Maya Miriga was tragically lost for years. The Film Heritage Foundation found 12 reels of the 16mm original camera negative in a very poor condition abandoned in a warehouse. The FHF's restoration efforts were a monumental task that took over 3 years. The reels suffered from vinegar syndrome, broken perforations, and colour fading. "We knew that the film repair was going to be a daunting task for our conservators and that it would not be possible to scan the negative in India. Our conservators undertook the painstaking manual repair of the film over several months before we could send the negative to L’Immagine Ritrovata in Bologna for scanning", shares FHF.

The film will be premiering on Thursday, June 27, 2024 at 11 am at the Jolly Cinema during the Il Cinema Ritrovato in Bologna.

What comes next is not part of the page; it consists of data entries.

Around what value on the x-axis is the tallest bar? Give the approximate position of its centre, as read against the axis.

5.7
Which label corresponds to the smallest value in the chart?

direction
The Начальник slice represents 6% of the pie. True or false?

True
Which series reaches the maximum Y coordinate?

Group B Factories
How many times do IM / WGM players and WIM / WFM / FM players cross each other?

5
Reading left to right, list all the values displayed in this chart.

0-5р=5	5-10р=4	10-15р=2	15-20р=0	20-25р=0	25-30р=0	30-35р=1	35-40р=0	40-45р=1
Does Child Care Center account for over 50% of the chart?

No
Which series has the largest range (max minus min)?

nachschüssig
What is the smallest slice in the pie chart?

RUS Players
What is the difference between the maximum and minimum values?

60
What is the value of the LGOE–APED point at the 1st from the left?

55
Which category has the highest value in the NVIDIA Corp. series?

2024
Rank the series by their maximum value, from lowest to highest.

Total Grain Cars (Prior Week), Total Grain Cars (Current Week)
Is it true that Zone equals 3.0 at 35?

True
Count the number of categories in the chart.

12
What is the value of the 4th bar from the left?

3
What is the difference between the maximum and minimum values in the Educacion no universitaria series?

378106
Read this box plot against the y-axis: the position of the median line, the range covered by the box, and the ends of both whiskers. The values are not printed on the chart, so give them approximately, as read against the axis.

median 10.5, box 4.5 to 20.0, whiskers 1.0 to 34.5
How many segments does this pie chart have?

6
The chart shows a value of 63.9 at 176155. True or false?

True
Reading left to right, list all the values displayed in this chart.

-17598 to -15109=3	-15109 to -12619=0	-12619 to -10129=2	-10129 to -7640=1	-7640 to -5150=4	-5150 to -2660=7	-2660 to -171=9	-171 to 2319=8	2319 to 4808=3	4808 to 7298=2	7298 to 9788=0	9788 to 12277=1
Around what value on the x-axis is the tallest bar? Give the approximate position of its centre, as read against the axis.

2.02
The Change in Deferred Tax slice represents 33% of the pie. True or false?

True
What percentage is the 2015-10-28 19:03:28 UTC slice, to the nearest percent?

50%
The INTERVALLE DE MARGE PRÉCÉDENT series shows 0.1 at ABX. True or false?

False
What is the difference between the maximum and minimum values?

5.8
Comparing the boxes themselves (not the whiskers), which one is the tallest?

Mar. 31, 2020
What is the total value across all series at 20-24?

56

Maya Miriga restored by FHF
Maya Miriga restoredFHF

Maya Miriga is an ode to the Indian joint family system - a requiem that is both hopeful and unsettling. The film exposes the sacrifices made to uphold the facade of a happy family, questioning its sustainability in a changing world. Mohapatra's masterful direction avoids simplistic portrayals, leaving viewers to empathise with the characters' struggles and motivations. The film stands out for its realistic portrayal of life in an Odia household, all of which is captured by a screenplay that blends documentary and drama; portraying the essence of a particular era.

Maya Miriga poster by FHF
Maya Miriga posterFHF

Maya Miriga is a lost gem that acts as a dual metaphor for both the loss of an era that joint families represented and a film language in Odia cinema lost with Nirad's disappearance from the filmmaking scene after such a remarkable debut, as also lamented by film critic Maithili Rao. His only feature, the film was critically acclaimed and went on to win many accolades - placed second in that year's Indian Panorama awards for Best National Film, selected for the Critics’ Week at the Cannes Film Festival, adjudged the Best Third World Film at the International Film Festival Mannheim-Heidelberg and a special jury award at the Hawaii International Film Festival.

Its restoration By FHF is a significant event for Indian's cinematic history that is built upon the narratives and artistry crafted by regional film directors allowing a new generation to experience this powerful and timeless film, ensuring its legacy lives on.